Search code examples
javaoracleutf-8substring

How to do substring for UTF8 string in java?


Suppose I have the following string: Rückruf ins Ausland I need to insert it into the database which has a max size of 10. I did a normal substring in java and it extracted this string Rückruf in which is 10 characters. When it tries to insert this column I get the following oracle error:

java.sql.SQLException: ORA-12899: value too large for column "WAEL"."TESTTBL"."DESC" (actual: 11, maximum: 10) The reason for this is that the database has a AL32UTF8 character set thus the ü will take 2 chars.

I need to write a function in java that does this substring but taking into consideration that the ü takes 2 bytes so the returned substring in this case should be Rückruf i (9 chars).

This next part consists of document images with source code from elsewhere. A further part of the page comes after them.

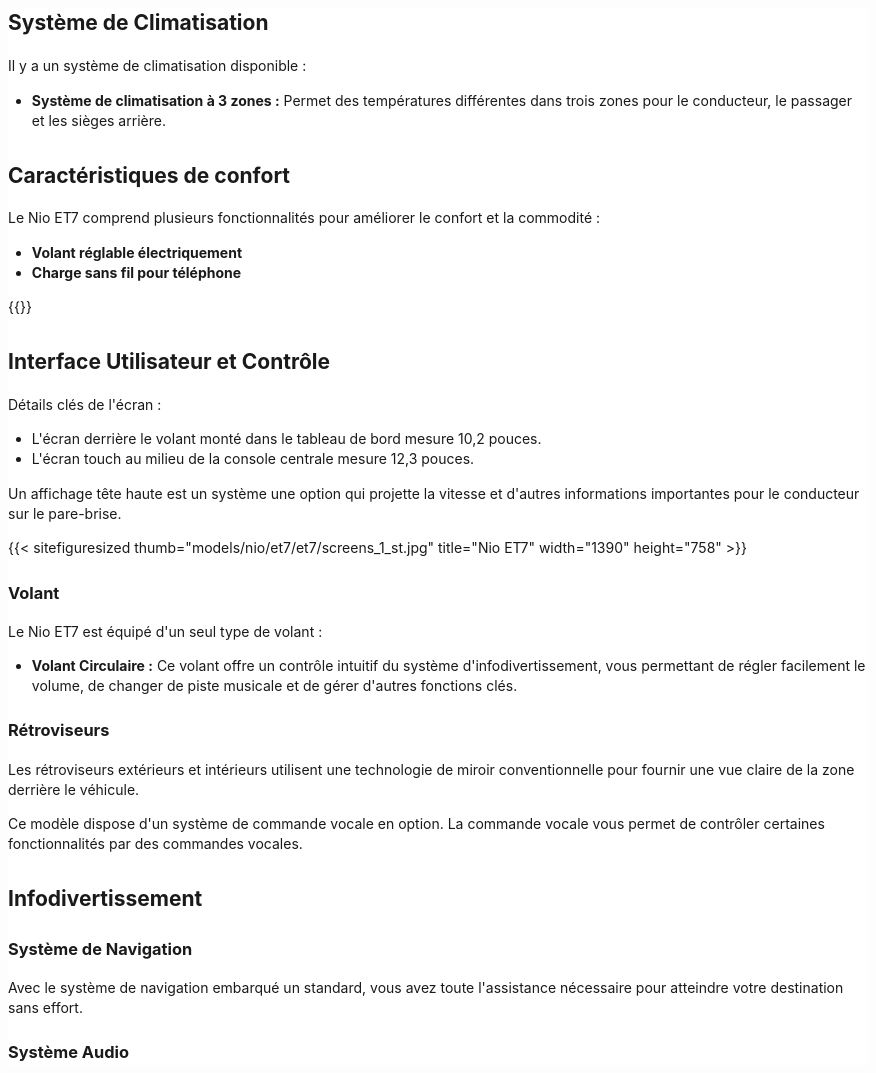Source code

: ## Système de Climatisation

Il y a un système de climatisation disponible :

- **Système de climatisation à 3 zones :** Permet des températures différentes dans trois zones pour le conducteur, le passager et les sièges arrière.

## Caractéristiques de confort

Le Nio ET7 comprend plusieurs fonctionnalités pour améliorer le confort et la commodité :

- **Volant réglable électriquement**
- **Charge sans fil pour téléphone**

{{<evkxdisplayaddarticle />}}

## Interface Utilisateur et Contrôle

Détails clés de l'écran :

- L'écran  derrière le volant monté dans le tableau de bord mesure 10,2 pouces.
- L'écran touch au milieu de la console centrale mesure 12,3 pouces.

Un affichage tête haute est un système une option qui projette la vitesse et d'autres informations importantes pour le conducteur sur le pare-brise.

{{< sitefiguresized thumb="models/nio/et7/et7/screens_1_st.jpg" title="Nio ET7" width="1390" height="758"  >}}

### Volant

Le Nio ET7 est équipé d'un seul type de volant :

- **Volant Circulaire :** Ce volant offre un contrôle intuitif du système d'infodivertissement, vous permettant de régler facilement le volume, de changer de piste musicale et de gérer d'autres fonctions clés.

### Rétroviseurs

Les rétroviseurs extérieurs et intérieurs utilisent une technologie de miroir conventionnelle pour fournir une vue claire de la zone derrière le véhicule.

Ce modèle dispose d'un système de commande vocale en option. La commande vocale vous permet de contrôler certaines fonctionnalités par des commandes vocales.

## Infodivertissement

### Système de Navigation

Avec le système de navigation embarqué un standard, vous avez toute l'assistance nécessaire pour atteindre votre destination sans effort.

### Système Audio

Any suggestions?


Solution

  • If you want to trim the data in Java you must write a function that trims the string using the db charset used, something like this test case:

    package test;
    
    import java.io.UnsupportedEncodingException;
    
    public class TrimField {
    
        public static void main(String[] args) {
            //UTF-8 is the db charset
            System.out.println(trim("Rückruf ins Ausland",10,"UTF-8"));
            System.out.println(trim("Rüückruf ins Ausland",10,"UTF-8"));
        }
    
        public static String trim(String value, int numBytes, String charset) {
            do {
                byte[] valueInBytes = null;
                try {
                    valueInBytes = value.getBytes(charset);
                } catch (UnsupportedEncodingException e) {
                    throw new RuntimeException(e.getMessage(), e);
                }
                if (valueInBytes.length > numBytes) {
                    value = value.substring(0, value.length() - 1);
                } else {
                    return value;
                }
            } while (value.length() > 0);
            return "";
    
        }
    
    }